[Transcribed page contents]
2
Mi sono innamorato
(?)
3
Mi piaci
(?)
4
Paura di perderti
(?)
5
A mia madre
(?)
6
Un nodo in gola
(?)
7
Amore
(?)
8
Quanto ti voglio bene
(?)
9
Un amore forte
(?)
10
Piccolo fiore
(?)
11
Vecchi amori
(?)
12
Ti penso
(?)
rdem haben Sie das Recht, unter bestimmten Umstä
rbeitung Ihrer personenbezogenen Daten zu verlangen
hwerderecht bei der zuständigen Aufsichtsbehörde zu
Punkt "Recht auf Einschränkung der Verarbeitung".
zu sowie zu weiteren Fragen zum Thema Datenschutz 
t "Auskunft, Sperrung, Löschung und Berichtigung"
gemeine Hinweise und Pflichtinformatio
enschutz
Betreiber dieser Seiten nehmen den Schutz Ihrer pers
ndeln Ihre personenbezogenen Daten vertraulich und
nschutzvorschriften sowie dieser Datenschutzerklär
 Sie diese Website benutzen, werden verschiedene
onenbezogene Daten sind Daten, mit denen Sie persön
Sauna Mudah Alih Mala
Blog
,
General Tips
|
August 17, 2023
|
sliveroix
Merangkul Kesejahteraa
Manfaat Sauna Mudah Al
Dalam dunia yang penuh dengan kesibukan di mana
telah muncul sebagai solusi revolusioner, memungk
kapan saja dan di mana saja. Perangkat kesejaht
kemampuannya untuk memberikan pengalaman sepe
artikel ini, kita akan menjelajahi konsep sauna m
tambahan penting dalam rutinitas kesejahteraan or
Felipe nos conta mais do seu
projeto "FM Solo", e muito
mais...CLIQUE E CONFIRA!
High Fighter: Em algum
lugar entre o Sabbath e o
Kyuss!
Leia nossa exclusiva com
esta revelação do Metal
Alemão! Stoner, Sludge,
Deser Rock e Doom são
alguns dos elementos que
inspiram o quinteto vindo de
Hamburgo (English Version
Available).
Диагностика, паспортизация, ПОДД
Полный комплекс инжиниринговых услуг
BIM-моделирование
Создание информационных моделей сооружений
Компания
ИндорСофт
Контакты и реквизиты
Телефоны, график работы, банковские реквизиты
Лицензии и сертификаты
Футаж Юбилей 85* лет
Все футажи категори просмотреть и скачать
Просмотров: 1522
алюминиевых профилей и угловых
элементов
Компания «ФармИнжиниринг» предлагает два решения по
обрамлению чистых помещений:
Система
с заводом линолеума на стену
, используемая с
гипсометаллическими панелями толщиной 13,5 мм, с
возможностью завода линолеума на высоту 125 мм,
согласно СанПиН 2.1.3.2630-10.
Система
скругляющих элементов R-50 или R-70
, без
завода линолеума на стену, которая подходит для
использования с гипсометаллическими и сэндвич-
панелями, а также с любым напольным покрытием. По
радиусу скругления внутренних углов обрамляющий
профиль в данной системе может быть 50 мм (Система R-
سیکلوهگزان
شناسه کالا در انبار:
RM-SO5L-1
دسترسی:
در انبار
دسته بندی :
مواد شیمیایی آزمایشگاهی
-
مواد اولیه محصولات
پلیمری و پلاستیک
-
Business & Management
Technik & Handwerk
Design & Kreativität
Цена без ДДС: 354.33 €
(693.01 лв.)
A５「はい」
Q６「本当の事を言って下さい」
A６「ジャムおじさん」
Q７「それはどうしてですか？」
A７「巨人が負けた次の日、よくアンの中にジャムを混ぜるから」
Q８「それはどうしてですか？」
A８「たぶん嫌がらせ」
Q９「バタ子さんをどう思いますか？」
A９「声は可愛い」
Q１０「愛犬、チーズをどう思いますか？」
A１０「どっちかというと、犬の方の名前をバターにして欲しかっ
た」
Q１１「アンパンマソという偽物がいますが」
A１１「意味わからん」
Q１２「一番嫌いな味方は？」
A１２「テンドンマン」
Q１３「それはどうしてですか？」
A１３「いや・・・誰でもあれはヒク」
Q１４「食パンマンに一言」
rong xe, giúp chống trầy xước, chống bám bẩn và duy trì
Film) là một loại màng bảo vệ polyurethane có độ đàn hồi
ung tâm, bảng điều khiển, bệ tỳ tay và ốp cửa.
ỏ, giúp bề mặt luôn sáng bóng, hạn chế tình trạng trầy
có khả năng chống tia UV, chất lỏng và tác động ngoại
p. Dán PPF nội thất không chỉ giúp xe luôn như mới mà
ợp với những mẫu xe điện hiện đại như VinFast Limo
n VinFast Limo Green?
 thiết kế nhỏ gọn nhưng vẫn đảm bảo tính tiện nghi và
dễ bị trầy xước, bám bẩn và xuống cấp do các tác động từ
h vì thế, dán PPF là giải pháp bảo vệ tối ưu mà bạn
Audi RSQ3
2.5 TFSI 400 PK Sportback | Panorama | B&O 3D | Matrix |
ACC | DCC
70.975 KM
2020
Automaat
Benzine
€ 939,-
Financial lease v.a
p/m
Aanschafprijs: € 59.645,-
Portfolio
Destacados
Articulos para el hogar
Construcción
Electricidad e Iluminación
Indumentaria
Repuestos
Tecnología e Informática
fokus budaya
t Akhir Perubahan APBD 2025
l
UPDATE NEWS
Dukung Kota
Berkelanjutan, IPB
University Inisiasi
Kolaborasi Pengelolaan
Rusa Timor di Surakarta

> **What needs to be done**
Transcribe the records above from the line holding "Sie diese Website" down to the line holding "esta revelação do Metal", inclusive, without adding anything.

> **Your solution**
 Sie diese Website benutzen, werden verschiedene
onenbezogene Daten sind Daten, mit denen Sie persön
Sauna Mudah Alih Mala
Blog
,
General Tips
|
August 17, 2023
|
sliveroix
Merangkul Kesejahteraa
Manfaat Sauna Mudah Al
Dalam dunia yang penuh dengan kesibukan di mana
telah muncul sebagai solusi revolusioner, memungk
kapan saja dan di mana saja. Perangkat kesejaht
kemampuannya untuk memberikan pengalaman sepe
artikel ini, kita akan menjelajahi konsep sauna m
tambahan penting dalam rutinitas kesejahteraan or
Felipe nos conta mais do seu
projeto "FM Solo", e muito
mais...CLIQUE E CONFIRA!
High Fighter: Em algum
lugar entre o Sabbath e o
Kyuss!
Leia nossa exclusiva com
esta revelação do Metal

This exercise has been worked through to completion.